Veterans at Higher Risk of Overdose/Suicide Death after Stopping Opioid Treatment



The Effectiveness of a Rescue Medication in Preventing Opioid Overdose in Veterans study showed that Veterans were at higher risk of overdose/suicide death after stopping opioid treatment, with increasing risk the longer they had been treated before stopping. In a related effort, VA’s National Opioid Overdose Education and Naloxone Distribution (OEND) program launched the Rapid Naloxone Initiative, which has prevented approximately 1,600 potentially lethal overdoses via the timely distribution of Naloxone to Veterans.


Elizabeth Oliva, PhD, of HSR&D’s Center for Innovation to Implementation (Ci2i) examined the associations between stopping outpatient opioid treatment, length of opioid treatment, and overdose/suicide death among VA patients. Focusing on the early implementation period of VA’s opioid safety initiative, Dr. Oliva and colleagues used VA data to identify nearly 1.4 million Veterans with any outpatient opioid analgesic prescription during FY2013, as well as mortality rates due to overdose or suicide through FY2014. Length of opioid treatment was categorized as ≤30 days, 31-90 days, 91-400 days, and >400 days.
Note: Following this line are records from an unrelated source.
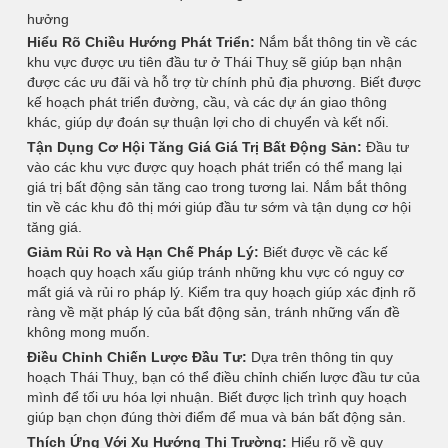
hưởng
Hiểu Rõ Chiều Hướng Phát Triển:
Nắm bắt thông tin về các
khu vực được ưu tiên đầu tư ở Thái Thuỵ sẽ giúp bạn nhận
được các ưu đãi và hỗ trợ từ chính phủ địa phương. Biết được
kế hoạch phát triển đường, cầu, và các dự án giao thông
khác, giúp dự đoán sự thuận lợi cho di chuyển và kết nối.
Tận Dụng Cơ Hội Tăng Giá Giá Trị Bất Động Sản:
Đầu tư
vào các khu vực được quy hoạch phát triển có thể mang lại
giá trị bất động sản tăng cao trong tương lai. Nắm bắt thông
tin về các khu đô thị mới giúp đầu tư sớm và tận dụng cơ hội
tăng giá.
Giảm Rủi Ro và Hạn Chế Pháp Lý:
Biết được về các kế
hoạch quy hoạch xấu giúp tránh những khu vực có nguy cơ
mất giá và rủi ro pháp lý. Kiểm tra quy hoạch giúp xác định rõ
ràng về mặt pháp lý của bất động sản, tránh những vấn đề
không mong muốn.
Điều Chỉnh Chiến Lược Đầu Tư:
Dựa trên thông tin quy
hoạch Thái Thuỵ, bạn có thể điều chỉnh chiến lược đầu tư của
mình để tối ưu hóa lợi nhuận. Biết được lịch trình quy hoạch
giúp bạn chọn đúng thời điểm để mua và bán bất động sản.
Thích Ứng Với Xu Hướng Thị Trường:
Hiểu rõ về quy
  • Patients were at higher risk of overdose or suicide death after stopping opioid treatment with increasing risk the longer they had been treated before stopping.
  • The following factors also were independently associated with a higher risk for overdose/suicide death:
    • Receiving prescriptions for long-acting or short-acting opioids compared to tramadol
    • Maximum daily morphine milligram equivalents
    • Number of medical diagnoses
    • Having a mental health disorder diagnosis or substance use disorder diagnosis.

Analysis indicated that opioid safety efforts should take a broader patient safety perspective and consider risk mitigation from a patient-centered perspective. This includes addressing patient risk factors other than opioid prescriptions that place patients at risk for overdose or suicide after opioid initiation and cessation, especially in the first three months post-initiation and post-cessation. Early study results were communicated to the FDA, VA clinicians were provided education to maintain monitoring and engagement of patients in care subsequent to opioid cessation via the National Pain Office, and Office of Mental Health and Suicide Prevention, and clinical decision support tools were revised to enable population management of patients subsequent to opioid cessation.

Investigator: Elizabeth Oliva, PhD, is an Investigator at HSR&D’s Center for Innovation to Implementation (Ci2i) at the VA Palo Alto Health Care System.


Oliva E, Bowe T, Manhapra A, et al. Associations between stopping prescriptions for opioids, length of opioid treatment, and overdose or suicide deaths in US Veterans: observational evaluation. British Medical Journal. March 4, 2020;368:m283.